* Instruction *
Take the line containing "vuonna lämpötilat olivat" and every line after it to the end of the data, and write them out exactly as they appear.

::::::::

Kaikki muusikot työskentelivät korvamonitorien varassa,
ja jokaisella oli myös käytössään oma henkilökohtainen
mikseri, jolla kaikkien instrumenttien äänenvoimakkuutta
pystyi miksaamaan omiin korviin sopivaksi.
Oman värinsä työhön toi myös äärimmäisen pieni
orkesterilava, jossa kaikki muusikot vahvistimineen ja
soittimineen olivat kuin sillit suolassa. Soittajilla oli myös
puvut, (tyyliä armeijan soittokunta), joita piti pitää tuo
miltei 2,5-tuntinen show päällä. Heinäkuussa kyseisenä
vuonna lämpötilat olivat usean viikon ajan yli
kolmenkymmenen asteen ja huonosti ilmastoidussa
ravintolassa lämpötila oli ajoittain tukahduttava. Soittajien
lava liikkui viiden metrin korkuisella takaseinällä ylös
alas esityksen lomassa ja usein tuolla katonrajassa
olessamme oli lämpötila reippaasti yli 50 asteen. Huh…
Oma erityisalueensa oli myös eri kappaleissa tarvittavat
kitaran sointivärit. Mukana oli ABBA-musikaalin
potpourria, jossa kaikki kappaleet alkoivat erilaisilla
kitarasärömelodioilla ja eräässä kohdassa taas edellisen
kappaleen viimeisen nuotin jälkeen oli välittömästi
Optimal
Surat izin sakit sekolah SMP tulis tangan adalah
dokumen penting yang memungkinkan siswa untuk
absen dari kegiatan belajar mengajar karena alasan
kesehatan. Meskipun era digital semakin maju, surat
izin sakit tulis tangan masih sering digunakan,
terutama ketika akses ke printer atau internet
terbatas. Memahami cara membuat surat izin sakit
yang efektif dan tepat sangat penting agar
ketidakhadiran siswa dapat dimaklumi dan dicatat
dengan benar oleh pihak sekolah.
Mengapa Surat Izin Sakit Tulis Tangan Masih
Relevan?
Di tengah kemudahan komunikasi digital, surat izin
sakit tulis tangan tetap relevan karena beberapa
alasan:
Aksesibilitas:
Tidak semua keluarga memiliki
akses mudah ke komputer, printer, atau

::::::::

* Exercise answer *
vuonna lämpötilat olivat usean viikon ajan yli
kolmenkymmenen asteen ja huonosti ilmastoidussa
ravintolassa lämpötila oli ajoittain tukahduttava. Soittajien
lava liikkui viiden metrin korkuisella takaseinällä ylös
alas esityksen lomassa ja usein tuolla katonrajassa
olessamme oli lämpötila reippaasti yli 50 asteen. Huh…
Oma erityisalueensa oli myös eri kappaleissa tarvittavat
kitaran sointivärit. Mukana oli ABBA-musikaalin
potpourria, jossa kaikki kappaleet alkoivat erilaisilla
kitarasärömelodioilla ja eräässä kohdassa taas edellisen
kappaleen viimeisen nuotin jälkeen oli välittömästi
Optimal
Surat izin sakit sekolah SMP tulis tangan adalah
dokumen penting yang memungkinkan siswa untuk
absen dari kegiatan belajar mengajar karena alasan
kesehatan. Meskipun era digital semakin maju, surat
izin sakit tulis tangan masih sering digunakan,
terutama ketika akses ke printer atau internet
terbatas. Memahami cara membuat surat izin sakit
yang efektif dan tepat sangat penting agar
ketidakhadiran siswa dapat dimaklumi dan dicatat
dengan benar oleh pihak sekolah.
Mengapa Surat Izin Sakit Tulis Tangan Masih
Relevan?
Di tengah kemudahan komunikasi digital, surat izin
sakit tulis tangan tetap relevan karena beberapa
alasan:
Aksesibilitas:
Tidak semua keluarga memiliki
akses mudah ke komputer, printer, atau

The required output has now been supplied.